12 July, 2008

Raymond Chandler

Raymond Thornton Chandler was an American author of crime stories and novels of immense stylistic influence upon modern crime fiction, especially in the style of the writing and the attitudes now characteristic of the genre. His protagonist, Philip Marlowe, is synonymous with "private detective," along with Dashiell Hammett's Sam Spade.

In 1900, Chandler attended Dulwich College, London, where he was classically educated. He did not attend university, instead spending time in France and Germany. In 1907, he was naturalized as a British subject in order to take the Civil Service examination, which he passed with the third-highest score. He then took an Admiralty job lasting slightly more than a year. His first poem was published during that time.

Chandler disliked the servile mindset of the civil service and quit, to the consternation of his family. He then was an unsuccessful journalist, published reviews, and continued writing Romantic poetry. Accounting for that checkered time he said that "It was the age of the clever young man, but I was distinctly not a clever young man."

In 1912, he borrowed money from his uncle, and returned to the U.S., eventually settling in Los Angeles. He strung tennis rackets, picked fruit and endured a lonely time of scrimping and saving. Finally, he took a correspondence bookkeeping course, finished ahead of schedule, and found a steady job. In 1917, when the U.S. entered World War I, he enlisted in the Canadian Army, served in France, and was in flight training in England at war’s end.

After the armistice, he returned to Los Angeles and his mother, and soon began a love affair with Cissy Pascal, a married woman eighteen years his senior. Chandler's mother, who had opposed the union, died on 26 September 1923, and not long after, in 1924, Chandler and Pascal married. By 1932, in the course of his bookkeeping career, he became a vice-president of the Dabney Oil syndicate, but a year later, his alcoholism, absenteeism, and a threatened suicide provoked his firing.

To earn a living with his creative talent, he taught himself to write pulp fiction; his first story, “Blackmailers Don't Shoot”, was published in Black Mask magazine in 1933; his first novel, The Big Sleep, was published in 1939. Literary success led to work as a Hollywood screenwriter: he and Billy Wilder co-wrote Double Indemnity (1944), based upon on James M. Cain's novel of the same name. His only original screenplay was The Blue Dahlia (1946). Chandler collaborated on the screenplay of Alfred Hitchcock's Strangers on a Train (1951) - a story he thought implausible - based on Patricia Highsmith's novel. By then, the Chandlers had moved to La Jolla, California, a rich coastal town near San Diego.

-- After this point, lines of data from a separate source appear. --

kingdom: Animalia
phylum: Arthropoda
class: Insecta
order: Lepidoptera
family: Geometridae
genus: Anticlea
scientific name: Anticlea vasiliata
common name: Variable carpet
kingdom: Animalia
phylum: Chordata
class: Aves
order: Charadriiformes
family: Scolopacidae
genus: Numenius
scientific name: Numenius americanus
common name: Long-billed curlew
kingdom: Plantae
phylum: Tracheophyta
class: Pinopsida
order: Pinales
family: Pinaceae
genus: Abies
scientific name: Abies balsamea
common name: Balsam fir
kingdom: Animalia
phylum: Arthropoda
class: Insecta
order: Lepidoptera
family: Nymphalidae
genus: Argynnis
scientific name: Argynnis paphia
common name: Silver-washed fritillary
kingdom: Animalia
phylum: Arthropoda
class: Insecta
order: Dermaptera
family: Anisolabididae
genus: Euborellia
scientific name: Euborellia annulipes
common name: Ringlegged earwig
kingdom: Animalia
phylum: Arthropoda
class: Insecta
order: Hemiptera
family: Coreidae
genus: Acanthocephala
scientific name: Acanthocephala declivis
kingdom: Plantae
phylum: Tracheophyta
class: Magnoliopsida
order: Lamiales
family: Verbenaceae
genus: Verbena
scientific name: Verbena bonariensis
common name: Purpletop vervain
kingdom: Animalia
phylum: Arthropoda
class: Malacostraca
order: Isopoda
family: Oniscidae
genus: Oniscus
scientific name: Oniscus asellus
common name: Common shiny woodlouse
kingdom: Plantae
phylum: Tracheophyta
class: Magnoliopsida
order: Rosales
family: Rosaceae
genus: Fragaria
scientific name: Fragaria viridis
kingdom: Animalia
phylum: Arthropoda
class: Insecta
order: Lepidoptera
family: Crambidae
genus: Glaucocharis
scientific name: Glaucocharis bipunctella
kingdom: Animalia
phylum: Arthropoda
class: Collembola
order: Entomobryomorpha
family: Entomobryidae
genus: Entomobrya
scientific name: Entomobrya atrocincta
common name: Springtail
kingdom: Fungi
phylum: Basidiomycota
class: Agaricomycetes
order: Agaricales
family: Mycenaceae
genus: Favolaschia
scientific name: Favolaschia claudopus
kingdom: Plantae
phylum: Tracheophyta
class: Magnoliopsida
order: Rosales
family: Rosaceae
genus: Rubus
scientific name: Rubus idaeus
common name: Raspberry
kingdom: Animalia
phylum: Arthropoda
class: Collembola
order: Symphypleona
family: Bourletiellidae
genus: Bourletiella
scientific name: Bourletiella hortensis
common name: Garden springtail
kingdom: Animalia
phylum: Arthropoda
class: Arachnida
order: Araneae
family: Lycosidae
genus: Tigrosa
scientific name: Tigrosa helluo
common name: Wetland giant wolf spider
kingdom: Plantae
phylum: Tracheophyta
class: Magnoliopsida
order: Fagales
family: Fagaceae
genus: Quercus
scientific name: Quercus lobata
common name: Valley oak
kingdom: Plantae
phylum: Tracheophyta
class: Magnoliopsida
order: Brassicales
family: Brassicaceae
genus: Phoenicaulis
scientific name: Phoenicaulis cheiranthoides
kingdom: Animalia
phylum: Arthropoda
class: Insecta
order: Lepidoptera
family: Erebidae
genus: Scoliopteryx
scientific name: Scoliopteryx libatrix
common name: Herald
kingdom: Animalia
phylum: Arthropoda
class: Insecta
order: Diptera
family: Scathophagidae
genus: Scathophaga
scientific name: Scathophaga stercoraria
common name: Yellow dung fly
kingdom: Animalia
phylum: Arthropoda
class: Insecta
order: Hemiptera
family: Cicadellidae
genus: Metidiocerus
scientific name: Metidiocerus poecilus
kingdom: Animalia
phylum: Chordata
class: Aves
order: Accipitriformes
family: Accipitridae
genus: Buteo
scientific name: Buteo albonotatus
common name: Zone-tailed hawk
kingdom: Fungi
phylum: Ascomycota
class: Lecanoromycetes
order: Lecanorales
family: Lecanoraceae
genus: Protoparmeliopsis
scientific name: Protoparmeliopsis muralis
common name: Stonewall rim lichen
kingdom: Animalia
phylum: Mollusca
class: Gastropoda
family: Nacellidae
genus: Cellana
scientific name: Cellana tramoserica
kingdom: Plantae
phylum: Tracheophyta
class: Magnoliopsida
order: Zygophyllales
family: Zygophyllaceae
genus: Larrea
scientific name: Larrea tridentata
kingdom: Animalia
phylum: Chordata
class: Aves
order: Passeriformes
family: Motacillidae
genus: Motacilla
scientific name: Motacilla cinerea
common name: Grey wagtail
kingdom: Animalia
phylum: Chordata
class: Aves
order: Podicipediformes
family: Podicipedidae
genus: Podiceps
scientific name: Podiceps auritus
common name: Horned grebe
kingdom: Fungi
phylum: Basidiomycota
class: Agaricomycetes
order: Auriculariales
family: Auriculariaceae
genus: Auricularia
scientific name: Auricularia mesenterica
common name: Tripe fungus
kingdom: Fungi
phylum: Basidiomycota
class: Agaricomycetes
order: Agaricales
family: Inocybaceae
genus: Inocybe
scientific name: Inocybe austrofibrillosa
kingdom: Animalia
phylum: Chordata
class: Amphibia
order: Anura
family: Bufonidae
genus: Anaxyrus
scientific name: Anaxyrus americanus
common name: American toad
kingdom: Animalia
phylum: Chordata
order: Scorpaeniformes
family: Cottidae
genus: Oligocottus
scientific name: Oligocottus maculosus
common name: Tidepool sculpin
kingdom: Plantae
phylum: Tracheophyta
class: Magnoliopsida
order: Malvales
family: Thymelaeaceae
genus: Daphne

In 1954, Cissy Chandler died after a long illness, during which time Raymond Chandler wrote The Long Goodbye. Lonely and depressed, he returned to drink, never quitting it for long, and the quality and quantity of his writing suffered, after a time in England he returned to La Jolla, where he died of pneumonia peripheral vascular shock and pre-renal uremia in the Scripps Memorial Hospital per the death certificate.